New or Old

Right up to the day before we actually put the deposit down on our boat we hadn't entirely ruled out the possibility of buying a previously owned boat. With the benefit of the web and an actual visit to one broker, we looked at a large number of boats.

We may not have spent several months looking but we must have looked at least one hundred boats, either on the water or on the web. Although we were primarily looking for layout and design ideas for our own boat, I'm sure that if we'd seen a boat that we liked at a price that we'd liked, we may well have seriously considered buying a secondhand boat.

The appeal of buying an existing boat, subject to survey, is that we ought to be able to go cruising more or less straightaway. There was no question about the amount of time taken for fitting out or whether we had the necessary skills to do it. We'd collect the boat and, possibly, head off into the sun for a cruising holiday. But where's the fun in that?
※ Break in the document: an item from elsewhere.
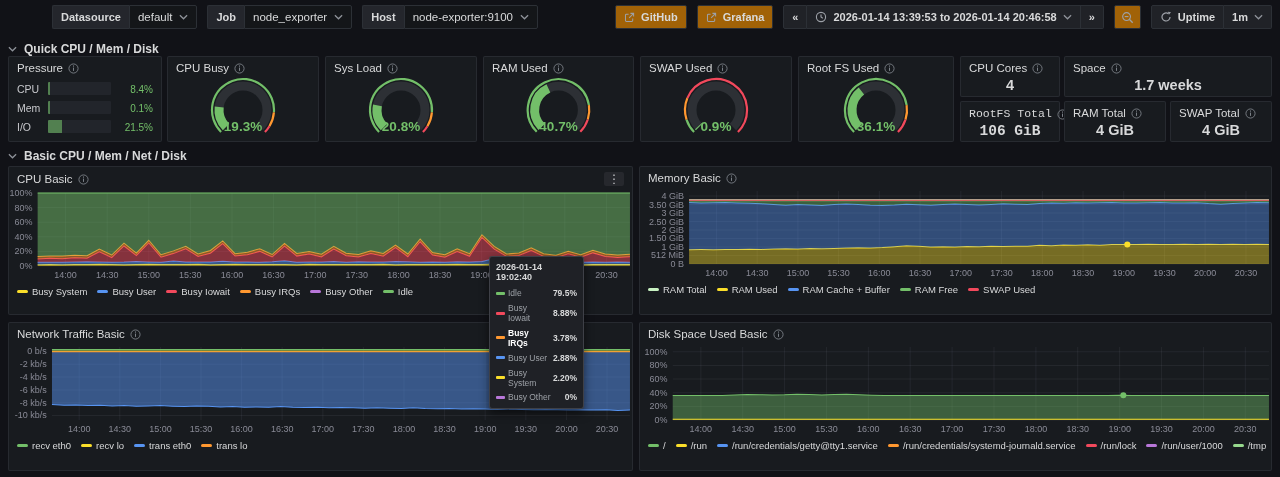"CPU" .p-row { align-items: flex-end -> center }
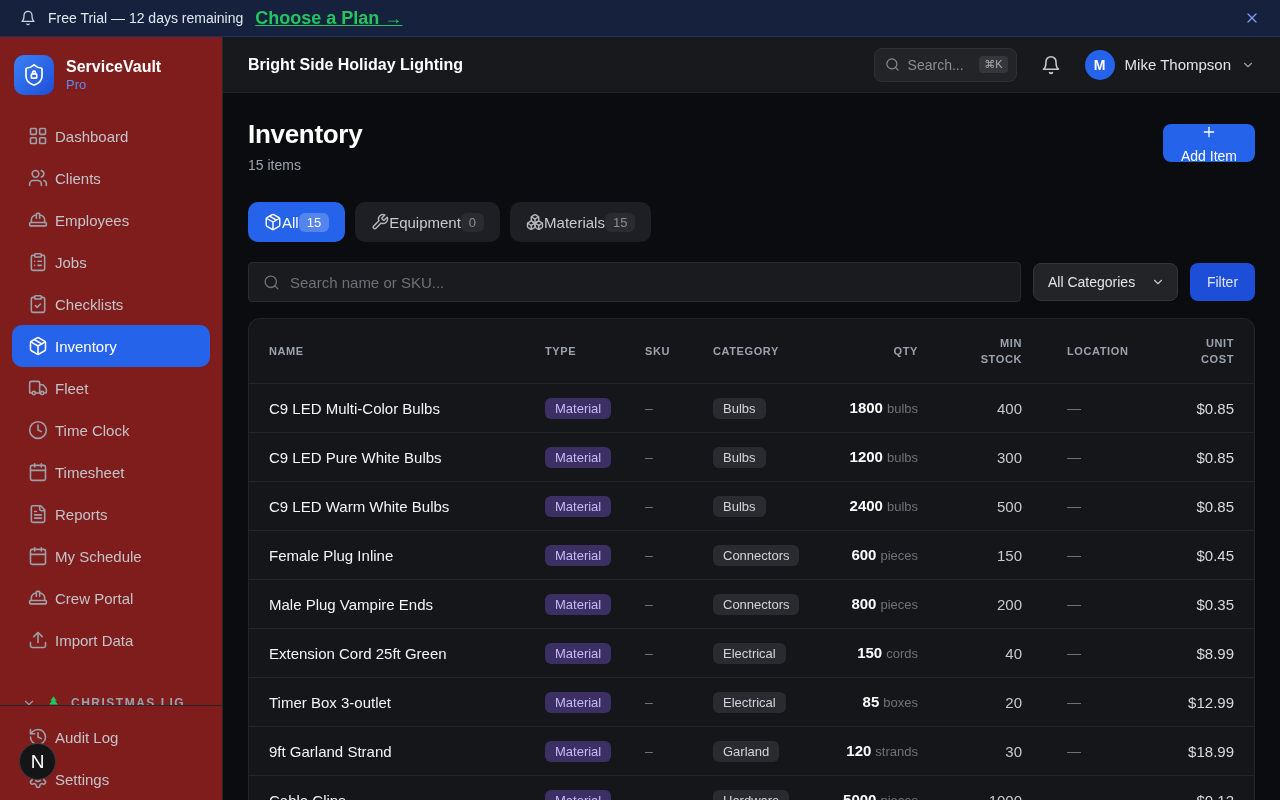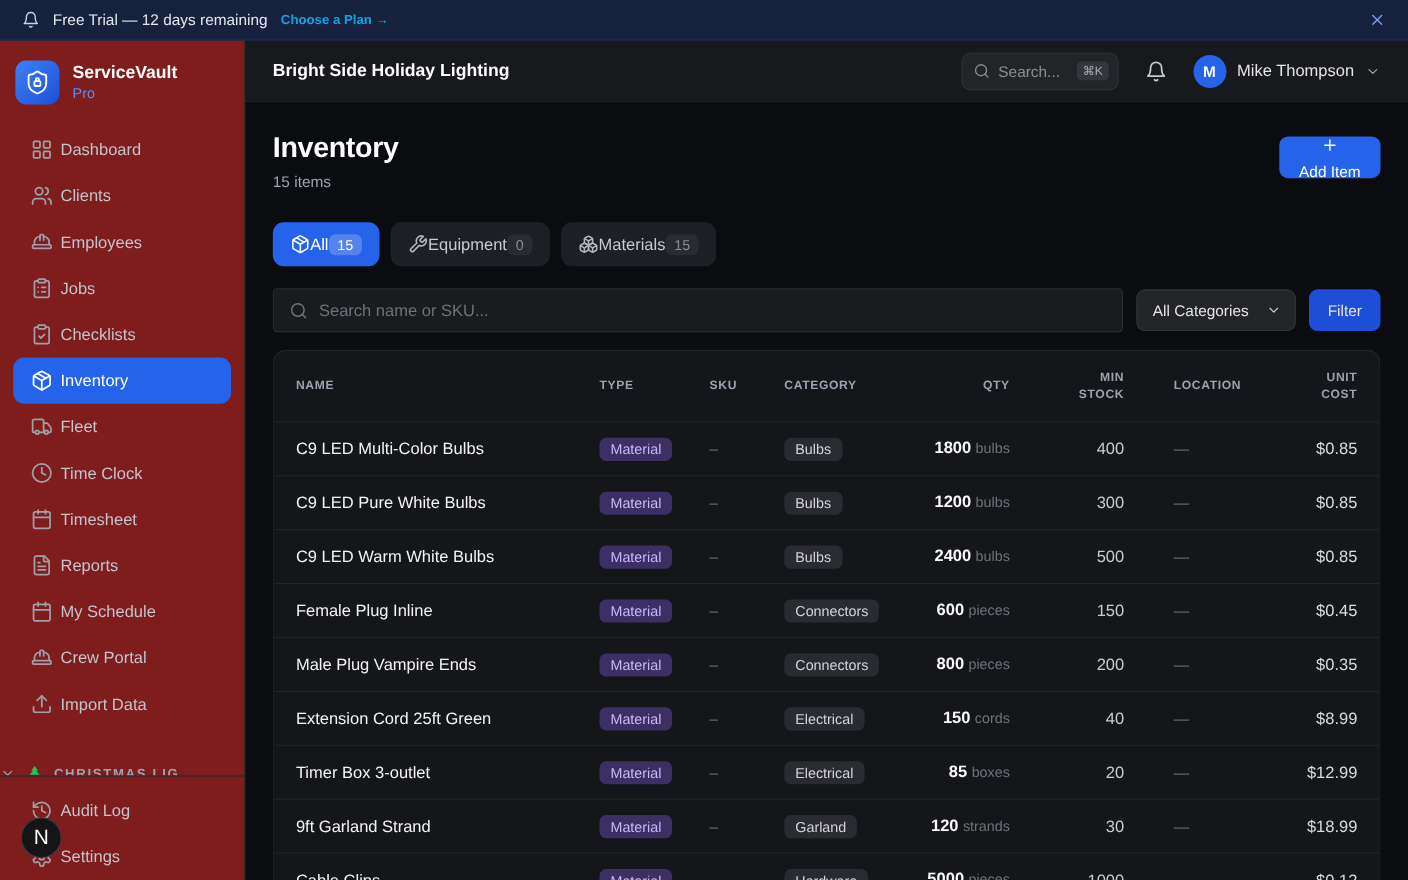"Choose a Plan →" .banner-link { color: #0ea5e9 -> #22c55e; font-size: 12px -> 18px; text-decoration: none -> underline }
It would be autumn by the time we'd bought the boat and, apart from some minor tasks, there probably wouldn't be too much to do to it over the winter. We'd probably be less likely to want to spend any significant amounts of money on it, at least until after we'd had a chance to do some further cruising in it.

There has to be a certain satisfaction in looking at something and knowing that it is, more or less, all your own work. There's the skills that you learn whilst you're fitting out and the endless things to talk to fellow boaters about. Add to that the thought that, when the time comes to sell, you potentially have a much younger boat to sell.

We're still filled with a degree of fear and trepidation about the route that we've taken. Will it prove too much for us? Will we make a good job of it? Only time will tell.